Ora capisco tanto di Riccardo e, nonostante mi trovi a condividere la sua disapprovazione nei confronti delle scelte dei Signori Torres, non me la sento neppure di giudicarli. Del resto, di fronte al dramma di perdere un figlio immagino vengano meno tutte le certezze e si possa finire con l'abbandonarsi a portare avanti un'esistenza in cui tuttavia non si crede, affidandosi unicamente all'inerzia. Ora mi spiego il rancore di Riccardo nei confronti dei suoi genitori; eppure una parte di me non può ignorare il loro dolore nel vedere allontanarsi anche l'unico figlio rimasto, soprattutto dopo aver rischiato di perdere anche lui.

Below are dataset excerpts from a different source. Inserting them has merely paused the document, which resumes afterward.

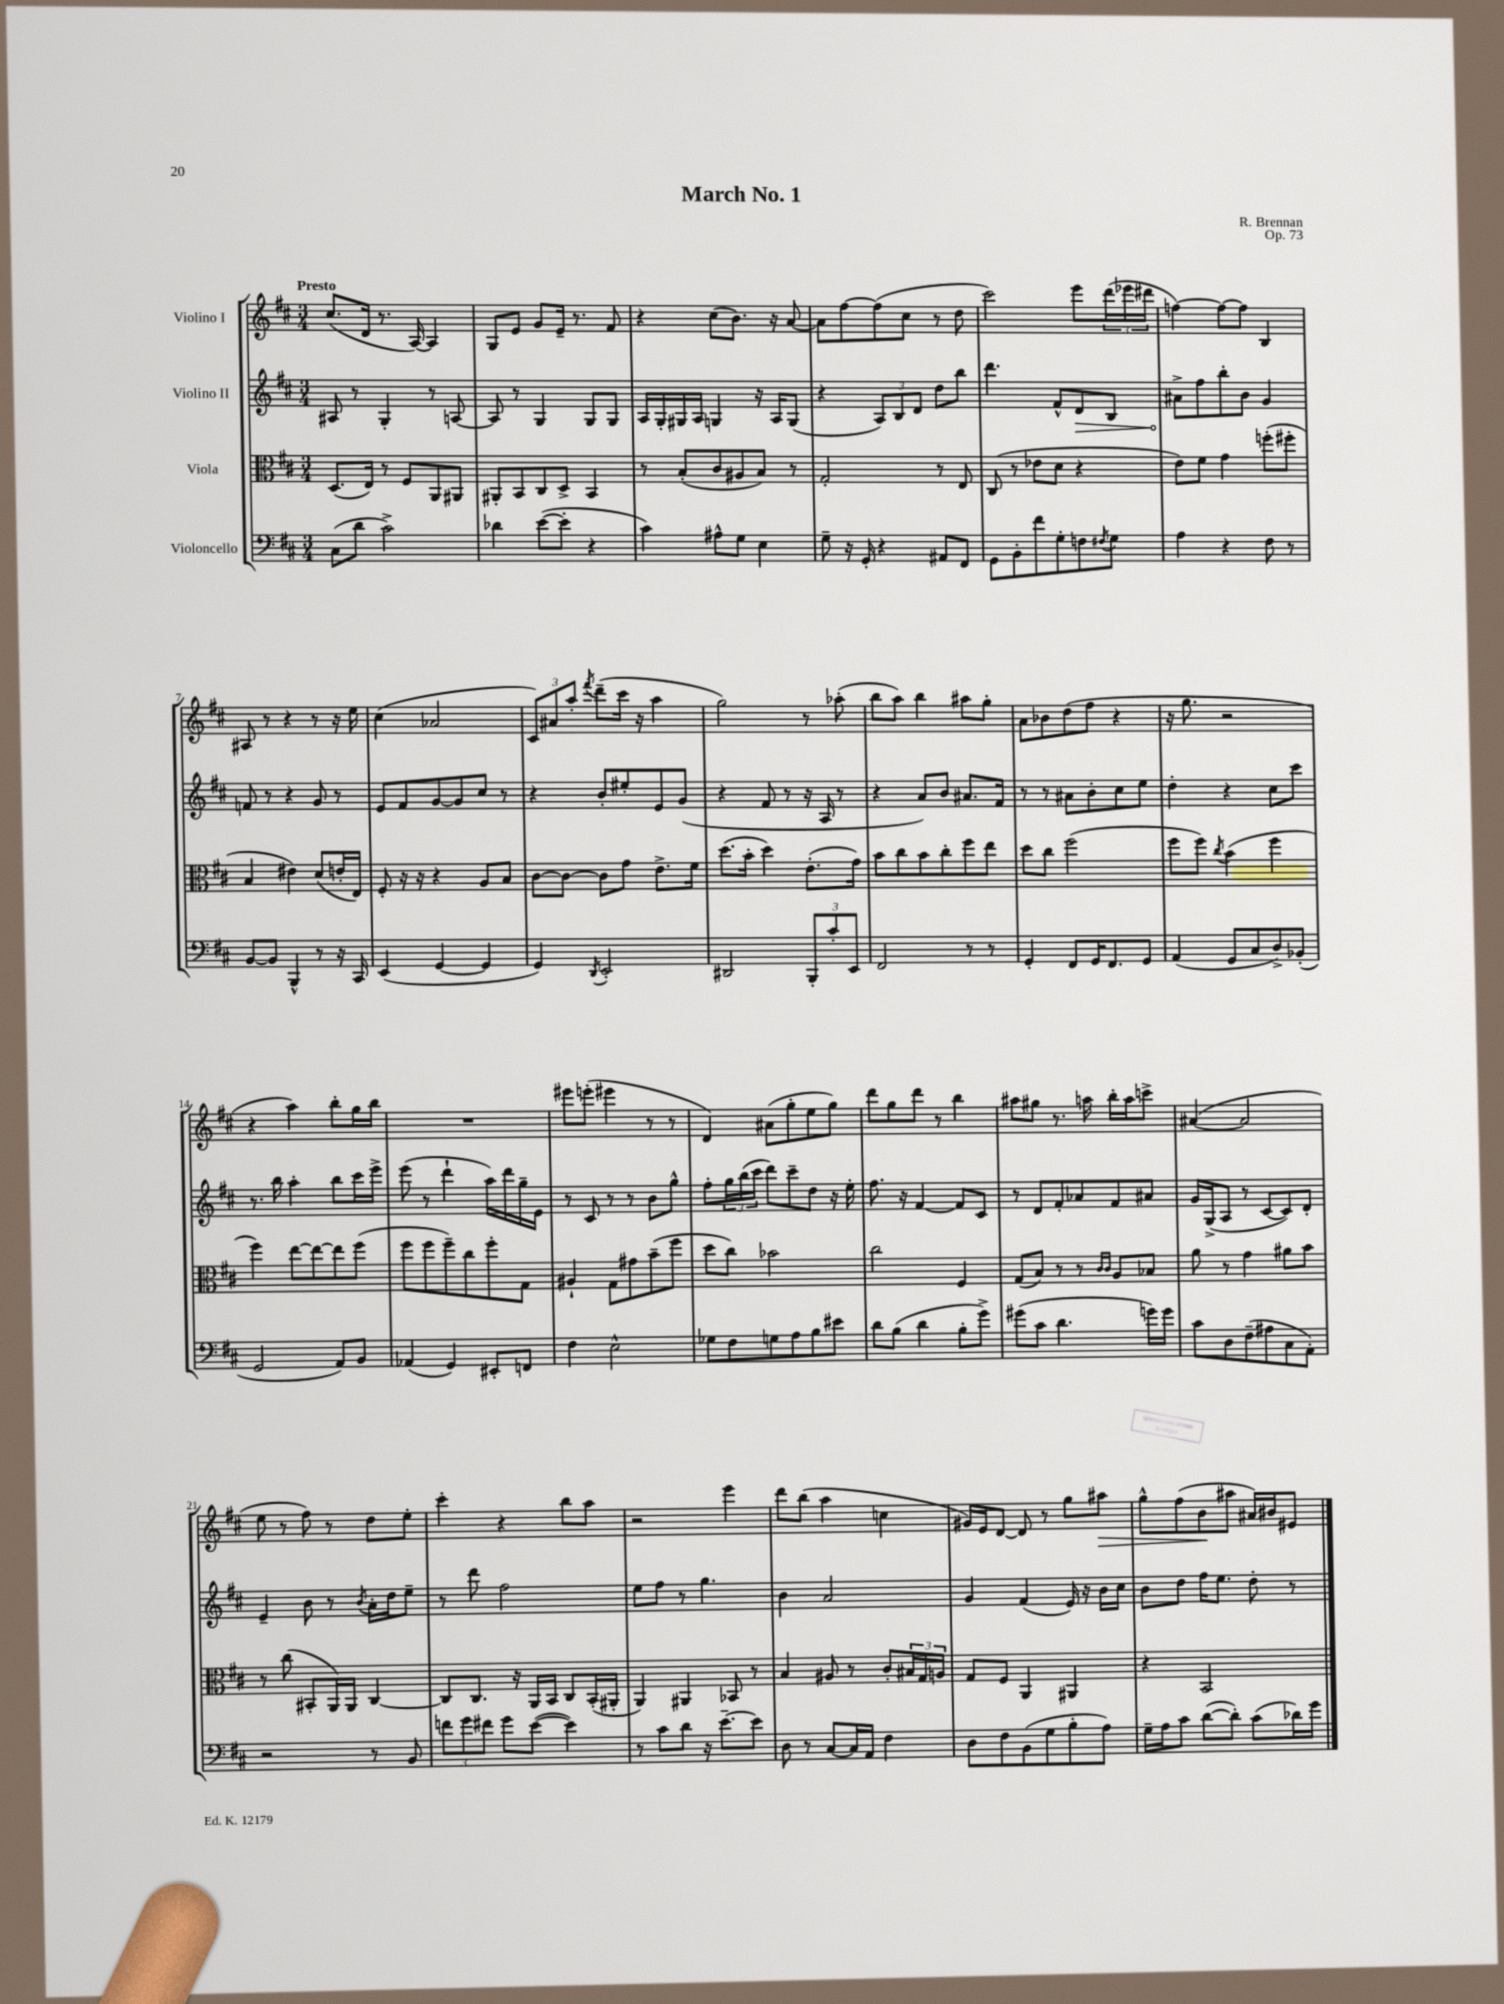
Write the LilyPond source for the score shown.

\header { title = "March No. 1" composer = "R. Brennan" opus = "Op. 73" }
<<
\new StaffGroup <<
\new Staff = "s0" \with { instrumentName = "Violino I" } {
    \clef treble \key d \major \numericTimeSignature \time 3/4 \tempo "Presto"
    cis''8.( d'16 r8. a16~) a4 |
    g8 e'8 g'8 e'16-- r8. fis'8 |
    r4 cis''8( b'8.) r16 a'8~ |
    a'8 fis''8~ fis''8( cis''8 r8 d''8 |
    cis'''2) e'''8 \tuplet 3/2 { d'''16( ees'''16 dis'''16 } |
    f''4~) f''8~ f''8 b4 |
    ais8 r8 r4 r8 r16 e''16 |
    cis''4( aes'2 |
    \tuplet 3/2 { cis'8) ais'8 a''8-. } \acciaccatura { fis'''8 } d'''8--( cis'''16 r16 a''4 |
    g''2) r8 aes''8-.( |
    b''8 a''8) b''4 ais''8 g''8-. |
    a'8 bes'8 d''8( fis''8 r4 |
    r16 g''8. r2 |
    r4 a''4) b''8-. g''16 b''16 |
    R2. |
    eis'''8 e'''8-.( eis'''4 r8 r8 |
    d'4) ais'8( g''8-. e''8 g''8) |
    d'''8 g''8 d'''8 r8 b''4 |
    ais''8 gis''8 r8. a''16 b''16-. a''16 c'''8-> |
    ais'4~( ais'2 |
    e''8 r8 fis''8) r8 d''8 e''8-. |
    cis'''4-. r4 b''8 a''8 |
    r2 e'''4 |
    d'''8 b''8( a''4 c''4 |
    gis'16) e'16 d'8~ d'8 r8 g''8 ais''8\> |
    g''8-^ fis''8( b'8\! ais''8 ais'16) bis'16 eis'8 \bar "|." |
}
\new Staff = "s1" \with { instrumentName = "Violino II" } {
    \clef treble \key d \major \numericTimeSignature \time 3/4
    ais8 r8 g4-. r8 a8~ |
    a8 r8 g4 g8 g8 |
    a16 g16-. gis16 a16 g4 r16 a16 g8( |
    r4 \tuplet 3/2 { a8) b8 d'8 } d''8 b''8 |
    d'''4. fis'8-^ \once \override Hairpin.circled-tip = ##t d'8\> b8 |
    ais'8->\! fis''8 b''8-. b'8 g'4 |
    f'8 r8 r4 g'8 r8 |
    e'8 fis'8 g'8~ g'8 cis''8 r8 |
    r4 b'8-. eis''8-. e'8 g'8( |
    r4 fis'8 r8 r16 a16 r8 |
    r4 a'8) b'8 ais'8. fis'16 |
    r8 r8 ais'8 b'8-. cis''8 e''8 |
    d''4-. r4 cis''8 cis'''8 |
    r8. b''16 a''4-. b''8 cis'''16 e'''16-> |
    e'''8( r8 d'''4-! a''16) d'''16 g''16-- e'16 |
    r8 cis'8 r8 r8 b'8 g''8-^ |
    fis''8-. \tuplet 3/2 { g''16 b''16( cis'''16 } d'''8) cis'''8-- d''8 r16 e''16-. |
    fis''8. r16 fis'4~ fis'8 cis'8 |
    r8 d'8 fis'8-. aes'8 fis'8 ais'8 |
    g'16 g16->( a8 r8 cis'8~ cis'8) d'8-. |
    e'4-- b'8 r8 \acciaccatura { b'8 } a'16-. d''16 e''8-- |
    r8 d'''8 fis''2 |
    e''8 fis''8 r8 g''4. |
    b'4 a'2 |
    g'4 fis'4( e'16) r16 b'16 cis''16 |
    b'8 d''8 fis''16 e''8. d''8-. r8 \bar "|." |
}
\new Staff = "s2" \with { instrumentName = "Viola" } {
    \clef alto \key d \major \numericTimeSignature \time 3/4
    d8.( e16) r8 fis8 a,8 ais,8 |
    ais,8-. b,8 cis8 d8-> b,4 |
    r8 b8-.( cis'8 ais8 b8) r8 |
    g2-. r8 e8 |
    cis8( r8 ees'8 d'8 r4 |
    e'8) fis'8 g'4 f''8-.( fis''8-. |
    b4 eis'4) d'8( e'16-. e16) |
    fis8-. r16 r16 r4 a8 b8 |
    cis'8~ cis'8~ cis'8 g'8 e'8.-> fis'16 |
    d''8.( b'16-. d''4) e'8.-.( g'16) |
    b'8 cis''8 b'8 cis''8-. fis''8 e''8 |
    d''8 cis''8 fis''2( |
    fis''8 fis''8) \acciaccatura { cis''8 } b'4( fis''4 |
    fis''4) e''8~ e''8~ e''8 fis''8( |
    fis''8 fis''8 fis''8--) cis''8 fis''8-. g8 |
    ais4-! g8 gis'8 b'8--( fis''8 |
    d''8 cis''8) bes'2 |
    cis''2 fis4 |
    g8( b8) r8 r8 \grace { cis'16 cis'16 } a8 bes8 |
    a'8 r8 g'4 ais'8 b'8 |
    r8 cis''8( bis,8-. a,16) a,16 cis4~ |
    cis8 cis8. r16 a,16 b,16 cis8 b,16-.( ais,16-. |
    a,4) ais,4 bes,8 r8 |
    b4 ais8 r8 cis'8-. \tuplet 3/2 { bis16 g16 a16 } |
    g8 fis8 a,4 ais,4 |
    r4 b,2 \bar "|." |
}
\new Staff = "s3" \with { instrumentName = "Violoncello" } {
    \clef bass \key d \major \numericTimeSignature \time 3/4
    cis8( d'8 cis'2->) |
    des'4 e'8~( e'8-. r4 |
    cis'4) ais8-^ g8 e4 |
    g8-- r16 g,16-. r4 ais,8 fis,8 |
    g,8 b,8-. fis'8 g8-. f8 \acciaccatura { fis8 } g8 |
    a4 r4 fis8 r8 |
    b,8~ b,8 b,,4-^ r8 r16 cis,16 |
    e,4( g,4~ g,4 |
    g,4) \acciaccatura { d,8 } e,2-. |
    dis,2 \tuplet 3/2 { b,,8-. cis'8-. e,8 } |
    fis,2 r8 r8 |
    g,4-. fis,8 g,16 fis,8. g,8 |
    a,4( g,8 cis8 d8->) bes,8-.( |
    g,2 a,8) b,8 |
    aes,4( g,4) eis,8-. f,8 |
    fis4 e2-^ |
    ges8 fis8 g8 a8 b8 eis'8 |
    d'8 b8( d'4 b8-. g'8->) |
    gis'8( cis'8 d'4. g'16) g'16 |
    cis'8 d8 fis8--( ais8 cis8 a,8-.) |
    r2 r8 b,8 |
    \tuplet 3/2 { f'8 g'8 fis'8 } g'8 e'8~( e'4) |
    r8 cis'8 d'8 r16 e'8.~-- e'8 |
    d8 r8 cis8~ cis16 a,16 fis4 |
    d8 fis8 b,8( g8 b8-. a8) |
    g16-- a16 cis'8 d'8~( d'8-.) cis'8( des'16) g'16 \bar "|." |
}
>>
>>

Accarezzo il viso di Riccardo lasciandogli un lieve bacio sulla guancia, per poi permettergli di appoggiare il capo sulla mia spalla e di stringermi in vita. Io, una ragazzina minuta, mi trovo a consolare un uomo forte e fragile al tempo stesso, le cui ferite sono ancora aperte.

Dopo un po' Riccardo si scosta e torna a guardarmi: "So che sembra assurdo, ma adesso sai che la realtà tua e soprattutto di Mitchell non mi è poi così estranea e distante. So cosa vuol dire venire consumati dai vizi e proprio per questo mi ritengo in dovere di preservare coloro che rischiano di venirne travolti, subendo gli effetti collaterali di un problema che non è loro e che non può essere gestito senza ricevere aiuto. Mi sento in dovere di preservare te. Voglio prendermi cura di te, perché sei preziosa e voglio mostrartelo, fartelo capire. Non meriti di venire sprecata" mormora, con quella voce roca che fa vibrare ogni mia particella.